The focus group transcripts and journal-/reflection-outcomes have been thematically analyzed in a back-and-forth process between collecting and reading data, writing the research outputs, and returning to data, inspired by the method presented and amended by Braun and Clarke (Braun & Clarke, 2006; Braun et al., 2019). Aligning with the key aspect of PR to contribute to the field of practice, reports back to participants have been given both during and after the writing and publishing processes. In addition, an autoethnographic lens has been applied in retrospect, to bring further transparency to the relationship between the researcher and the participants, and to ethical considerations.
The major findings of the studies show that students and teachers experience that transformative learning can be strengthened using subject specific terminology, which focuses on both the works read and students’ reading processes. By using reading journals and subject specific terminology, students can gain knowledge about themselves (as readers), literature, and the world.

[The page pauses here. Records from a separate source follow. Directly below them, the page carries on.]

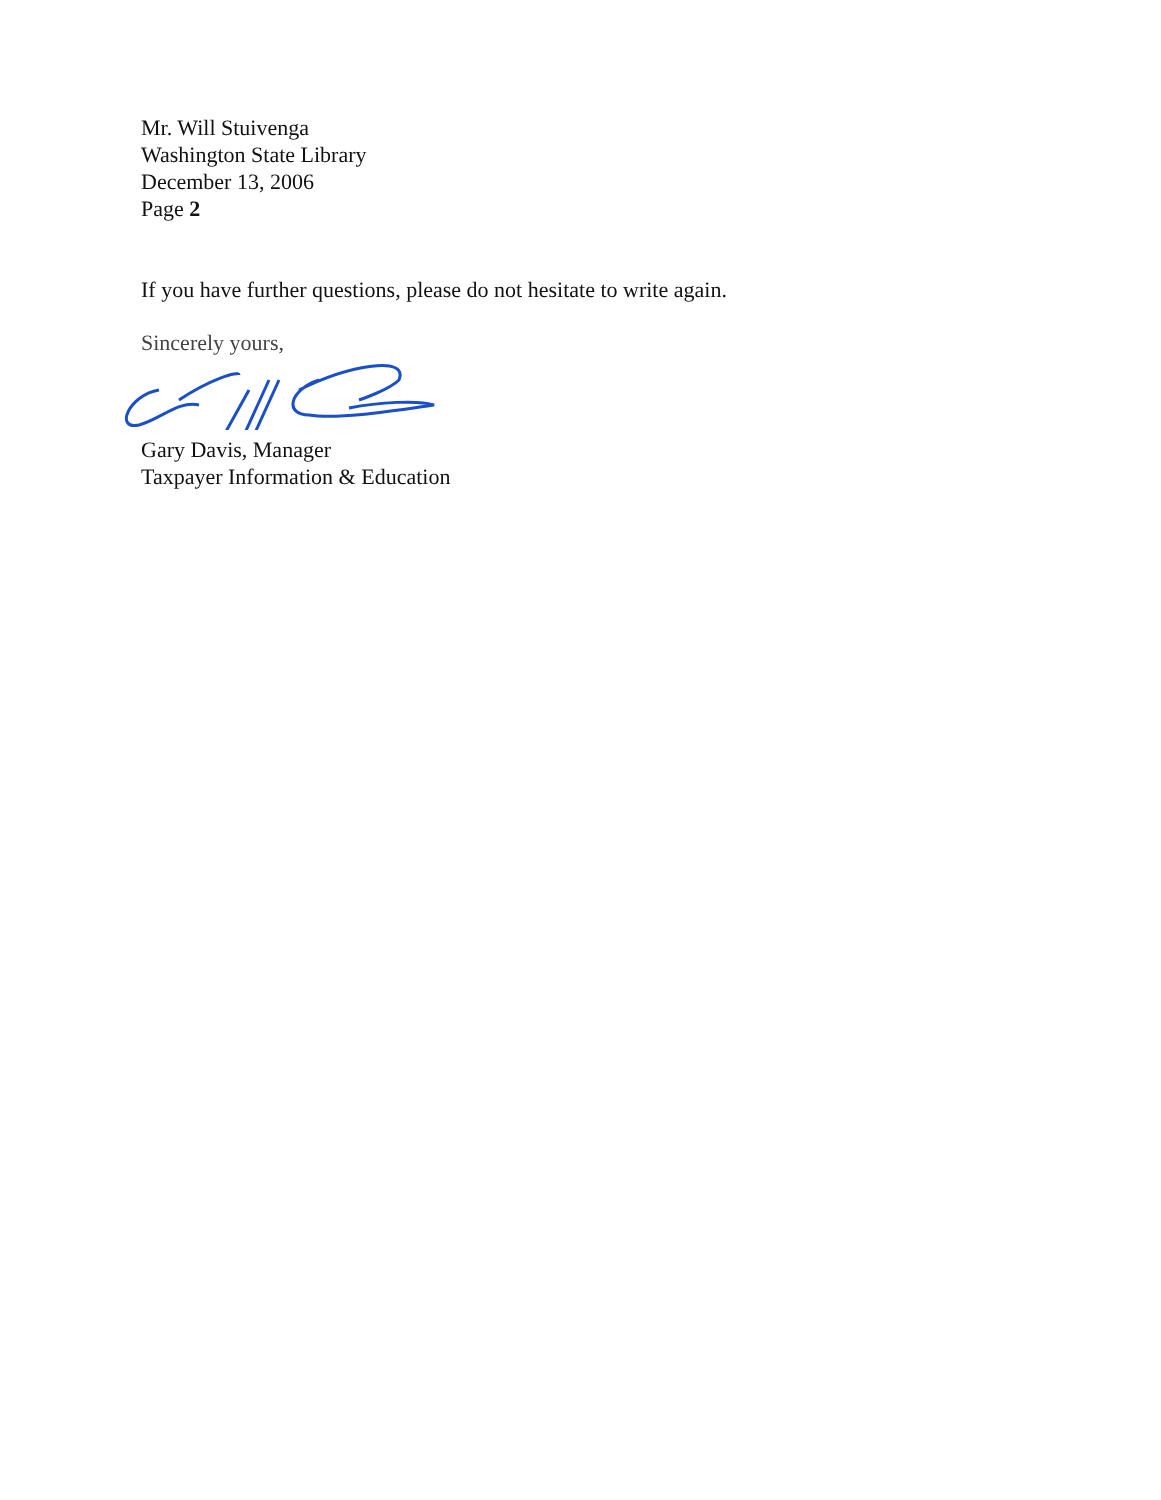Mr. Will Stuivenga
Washington State Library
December 13, 2006
Page 2
If you have further questions, please do not hesitate to write again.
Sincerely yours,
Gary Davis, Manager
Taxpayer Information & Education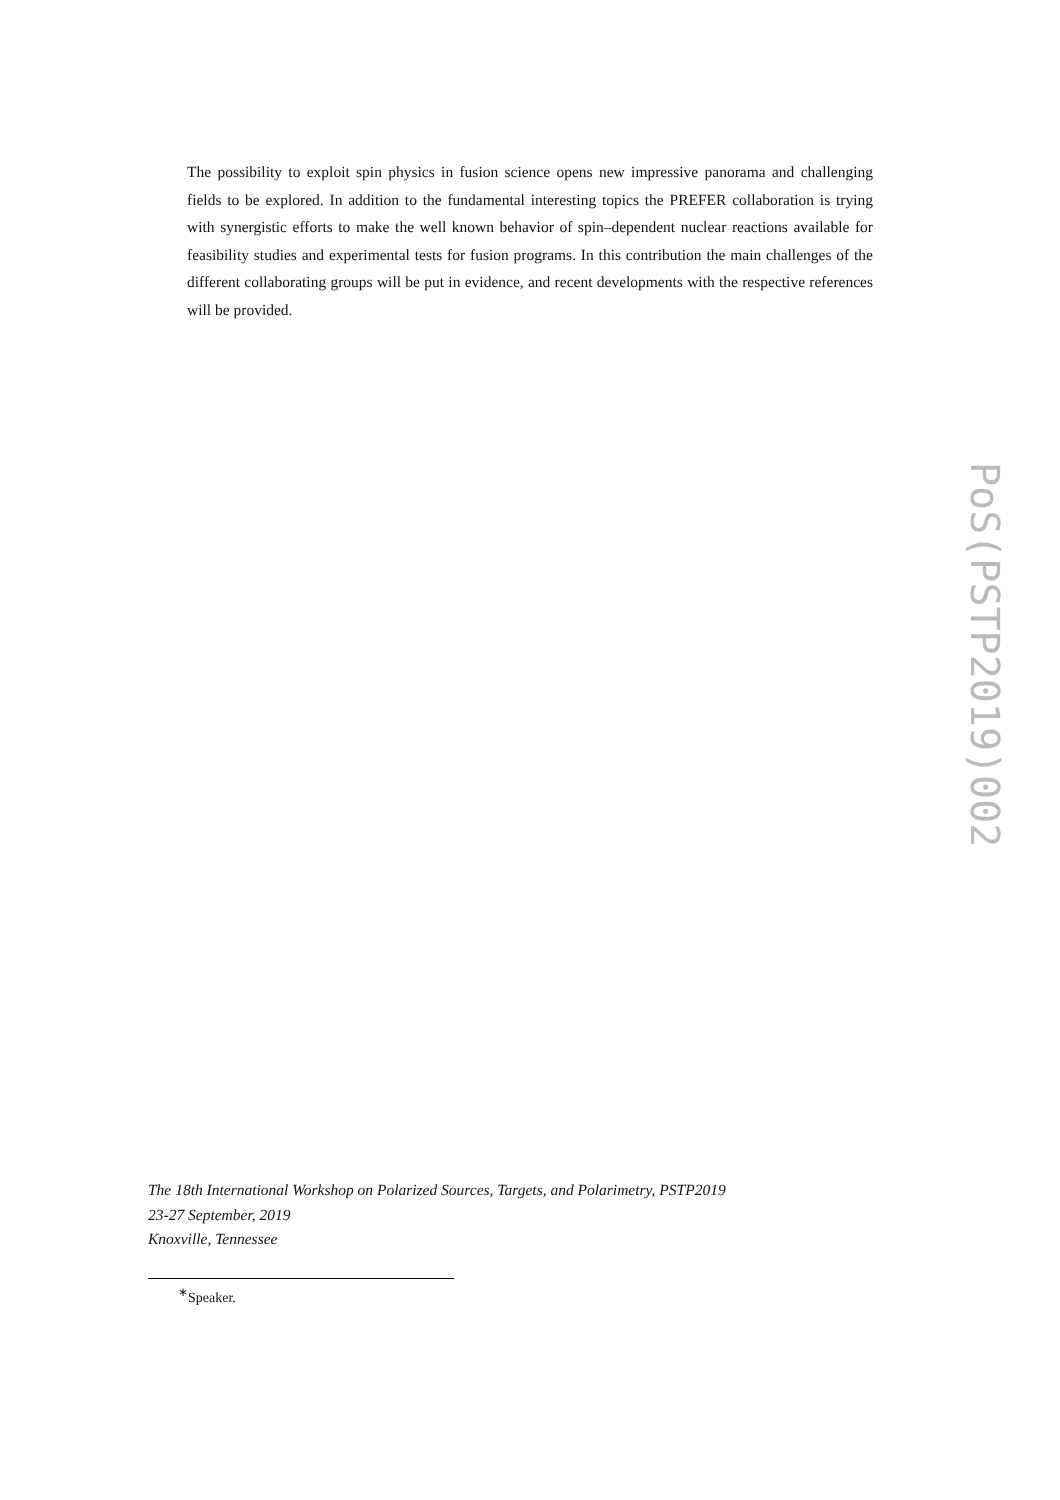The possibility to exploit spin physics in fusion science opens new impressive panorama and challenging fields to be explored. In addition to the fundamental interesting topics the PREFER collaboration is trying with synergistic efforts to make the well known behavior of spin–dependent nuclear reactions available for feasibility studies and experimental tests for fusion programs. In this contribution the main challenges of the different collaborating groups will be put in evidence, and recent developments with the respective references will be provided.
PoS(PSTP2019)002
The 18th International Workshop on Polarized Sources, Targets, and Polarimetry, PSTP2019
23-27 September, 2019
Knoxville, Tennessee
<sup>∗</sup>Speaker.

Moreover, the results show that orchestrating literature teaching and learning situations, which promote reflective judgement as part of collective and progressive Bildung, does not have to be complicated, if the works read and taught offer both recognition and outlooks on the world, as well as prepare for estrangement effects through their literary structures. However, such subversive literature teaching needs to manage student antagonism or listlessness caused by a sense of futility towards education which is not instrumentally connected to short-term assessment and grading. The thesis displays a possible way to counter such reluctance by treating it as a reading mode amongst others and encouraging students to explore it as such throughout their reading processes.
In conclusion, this thesis makes clear that literature itself – with all its diversions and detours from the route to instant meritocratic rewards – must be put in a pivotal position in the classroom, since it carries both the potentials and limits for what is possible to achieve. Even though there is institutional support in the curriculum for teaching aimed at multiple perspectives which open for transformative learning, it is necessary to orient literature teaching and research towards development of practices to fully implement these aims. Precisely because explorative and transformative literature teaching and learning does not fit with hegemonic school efficiency practices, it can lead the subversive way to reflective judgement and collective Bildung.